What you will do: In the records below, find the line with "1937 проф.… …" and the line with "апатично, равнодушно, безучастно, лениво, с"; return exactly those lines and every line between them.

Records shown:
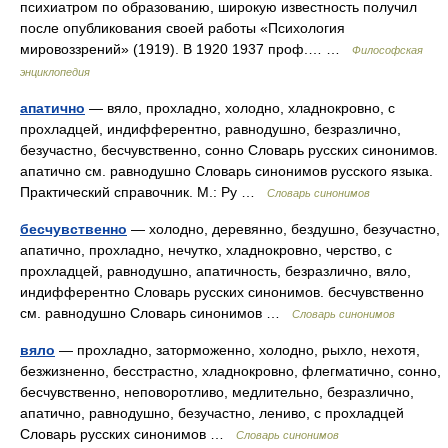
психиатром по образованию, широкую известность получил
после опубликования своей работы «Психология
мировоззрений» (1919). В 1920 1937 проф.… …
Философская
энциклопедия
апатично
— вяло, прохладно, холодно, хладнокровно, с
прохладцей, индифферентно, равнодушно, безразлично,
безучастно, бесчувственно, сонно Словарь русских синонимов.
апатично см. равнодушно Словарь синонимов русского языка.
Практический справочник. М.: Ру …
Словарь синонимов
бесчувственно
— холодно, деревянно, бездушно, безучастно,
апатично, прохладно, нечутко, хладнокровно, черство, с
прохладцей, равнодушно, апатичность, безразлично, вяло,
индифферентно Словарь русских синонимов. бесчувственно
см. равнодушно Словарь синонимов …
Словарь синонимов
вяло
— прохладно, заторможенно, холодно, рыхло, нехотя,
безжизненно, бесстрастно, хладнокровно, флегматично, сонно,
бесчувственно, неповоротливо, медлительно, безразлично,
апатично, равнодушно, безучастно, лениво, с прохладцей
Словарь русских синонимов …
Словарь синонимов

Finished exercise:
мировоззрений» (1919). В 1920 1937 проф.… …
Философская
энциклопедия
апатично
— вяло, прохладно, холодно, хладнокровно, с
прохладцей, индифферентно, равнодушно, безразлично,
безучастно, бесчувственно, сонно Словарь русских синонимов.
апатично см. равнодушно Словарь синонимов русского языка.
Практический справочник. М.: Ру …
Словарь синонимов
бесчувственно
— холодно, деревянно, бездушно, безучастно,
апатично, прохладно, нечутко, хладнокровно, черство, с
прохладцей, равнодушно, апатичность, безразлично, вяло,
индифферентно Словарь русских синонимов. бесчувственно
см. равнодушно Словарь синонимов …
Словарь синонимов
вяло
— прохладно, заторможенно, холодно, рыхло, нехотя,
безжизненно, бесстрастно, хладнокровно, флегматично, сонно,
бесчувственно, неповоротливо, медлительно, безразлично,
апатично, равнодушно, безучастно, лениво, с прохладцей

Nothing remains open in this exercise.